Kenikmatan membaca novel ini sedikit terganggu dengan banyaknya kesalahan ketik di beberapa bagian. Walaupun sekilas mirip dengan Laskar Pelangi, tapi novel ini mempunyai kekhasan sendiri, yaitu mantra sakti man jadda wajada.

Oh iya, lewat novel ini penulisnya, Ahmad Fuadi, meniatkan untuk menyisihkan setengah dari royalti untuk merintis komunitas Menara. Sebuah organisasi sosial yang berbasis volunteer yang menyediakan sekolah, perpustakaan, rumah sakit dan dapur umum untuk yang tidak mampu dan gratis.

***

Membaca novel ini serasa benar-benar bernostalgia ketika berada di pondok. Walaupun saya mondok hanya sebentar, kurang dari dua tahun, dan belum banyak yang saya dapat, namun suasana kehidupan pondok masih kuat membekas.

Awalnya saya menolak untuk masuk pondok, tapi setelah orang tua saya keukeuh membujuk, akhirnya saya melunak.

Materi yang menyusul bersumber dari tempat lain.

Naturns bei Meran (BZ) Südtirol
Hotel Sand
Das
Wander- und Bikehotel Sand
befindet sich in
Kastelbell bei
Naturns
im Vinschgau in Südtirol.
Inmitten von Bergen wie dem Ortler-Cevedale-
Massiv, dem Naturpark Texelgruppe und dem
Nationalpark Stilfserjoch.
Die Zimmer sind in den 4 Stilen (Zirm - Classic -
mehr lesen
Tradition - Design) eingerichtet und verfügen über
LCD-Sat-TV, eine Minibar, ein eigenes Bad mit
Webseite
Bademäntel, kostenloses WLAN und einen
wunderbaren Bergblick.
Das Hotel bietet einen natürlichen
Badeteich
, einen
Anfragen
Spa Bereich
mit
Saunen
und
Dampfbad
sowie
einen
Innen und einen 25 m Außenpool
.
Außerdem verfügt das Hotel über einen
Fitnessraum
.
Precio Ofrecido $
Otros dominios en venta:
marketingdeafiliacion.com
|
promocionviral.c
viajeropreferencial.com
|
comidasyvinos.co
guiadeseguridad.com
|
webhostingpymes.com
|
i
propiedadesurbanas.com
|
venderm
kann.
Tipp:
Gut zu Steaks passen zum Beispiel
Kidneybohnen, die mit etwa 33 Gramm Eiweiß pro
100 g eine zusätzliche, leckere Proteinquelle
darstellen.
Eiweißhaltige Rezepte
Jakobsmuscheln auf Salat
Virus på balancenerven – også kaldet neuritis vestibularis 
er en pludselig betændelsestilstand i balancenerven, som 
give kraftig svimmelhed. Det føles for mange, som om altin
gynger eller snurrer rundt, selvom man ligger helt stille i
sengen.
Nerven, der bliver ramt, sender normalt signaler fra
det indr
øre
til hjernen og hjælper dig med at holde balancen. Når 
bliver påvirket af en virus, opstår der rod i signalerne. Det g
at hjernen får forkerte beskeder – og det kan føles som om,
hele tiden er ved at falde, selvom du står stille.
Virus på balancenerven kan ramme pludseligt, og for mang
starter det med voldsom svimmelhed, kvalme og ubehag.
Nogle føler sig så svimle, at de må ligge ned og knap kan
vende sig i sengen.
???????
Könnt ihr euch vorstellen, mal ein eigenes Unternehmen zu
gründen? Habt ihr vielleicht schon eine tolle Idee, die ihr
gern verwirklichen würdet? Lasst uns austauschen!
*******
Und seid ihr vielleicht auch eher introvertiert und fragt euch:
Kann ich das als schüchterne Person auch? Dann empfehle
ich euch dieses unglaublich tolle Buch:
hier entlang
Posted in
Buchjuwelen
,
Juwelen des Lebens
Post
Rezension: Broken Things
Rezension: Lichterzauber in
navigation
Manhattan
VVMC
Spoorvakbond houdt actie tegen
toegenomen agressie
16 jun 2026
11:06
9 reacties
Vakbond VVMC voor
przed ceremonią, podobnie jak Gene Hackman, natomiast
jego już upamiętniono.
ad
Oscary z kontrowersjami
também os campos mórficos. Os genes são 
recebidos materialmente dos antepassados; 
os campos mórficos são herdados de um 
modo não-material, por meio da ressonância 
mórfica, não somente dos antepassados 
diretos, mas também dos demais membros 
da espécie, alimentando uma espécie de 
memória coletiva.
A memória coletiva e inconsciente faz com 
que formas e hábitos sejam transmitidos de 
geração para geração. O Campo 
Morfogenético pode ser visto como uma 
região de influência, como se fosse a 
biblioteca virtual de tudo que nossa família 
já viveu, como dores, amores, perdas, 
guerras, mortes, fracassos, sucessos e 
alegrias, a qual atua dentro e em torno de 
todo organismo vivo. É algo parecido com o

Dalam bayangan saya sudah tergambar yang tidak-tidak yang bakal terjadi jika di pondok. Kebetulan pondok tersebut letaknya berdekatan dengan SMA tempat saya sekolah. Pagi sekolah, sisanya belajar di pondok.

Walaupun pelajaran agama yang saya dapat di pondok terbilang sedikit, namun ada pelajaran lain yang saya dapat, kebersamaan. Semua kegiatan dilakukan bersama-sama, kecuali mandi. Salah satu yang paling berkesan adalah saat makan. Masing-masing orang yang akan ikut makan harus urunan satu gelas beras dan uang yang akan digunakan untuk belanja. Setelah selesai masak, barulah semua masakan tadi di taruh dalam satu loyang besar dan disitulah kita makan bersama. Anak-anak pondok menyebut acara makan itu ro’an. Tradisi ini kemudian saya temukan lagi di Indikator.

Saat penulis novel ini menuturkan minum kopi satu ember, saya juga tak kaget. Lha wong pas di pondok, saya juga melakukannya, walau hanya pada saat-saat tertentu saja, misalnya selesai imtihan. Seringnya kita ngopi dengan satu cerek plastik dan satu gelas, kemudian kita nikmati bersama sambil ngobrol ngalor-ngidul.

Sebenarnya saya betah berada di pondok, karena saat itu saya sudah kelas tiga, orang tua menghendaki saya mengundurkan diri dari pondok untuk berkonsentrasi menyiapkan ujian akhir. Akhirnya saya mengundurkan diri, walau tak sepenuhnya, sesekali saya masih ngaji di pondok. Sampai akhirnya benar-benar keluar.